Dataset extract Block Start

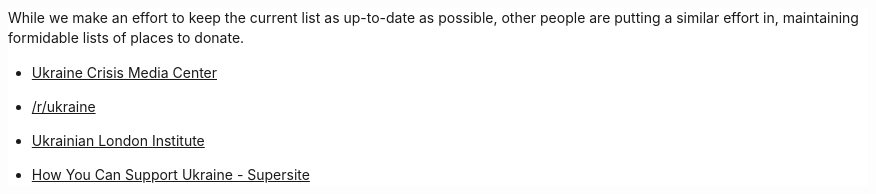 While we make an effort to keep the current list as up-to-date as possible, other people are putting a similar effort in, maintaining formidable lists of places to donate.

- [Ukraine Crisis Media Center](https://uacrisis.org/en/help-ukraine)

- [/r/ukraine](https://www.reddit.com/r/ukraine/comments/s6g5un/want_to_support_ukraine_heres_a_list_of_charities/)

- [Ukrainian London Institute](https://ukrainianinstitute.org.uk/russias-war-against-ukraine-what-can-you-do-to-support-ukraine-ukrainians/)

- [How You Can Support Ukraine - Supersite](https://how-you-can-support-ukraine.super.site/)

Dataset extract Block End

Please output the records exactly, leaving the pictures out.

▸ **Answer**:
 While we make an effort to keep the current list as up-to-date as possible, other people are putting a similar effort in, maintaining formidable lists of places to donate.

- [Ukraine Crisis Media Center](https://uacrisis.org/en/help-ukraine)

- [/r/ukraine](https://www.reddit.com/r/ukraine/comments/s6g5un/want_to_support_ukraine_heres_a_list_of_charities/)

- [Ukrainian London Institute](https://ukrainianinstitute.org.uk/russias-war-against-ukraine-what-can-you-do-to-support-ukraine-ukrainians/)

- [How You Can Support Ukraine - Supersite](https://how-you-can-support-ukraine.super.site/)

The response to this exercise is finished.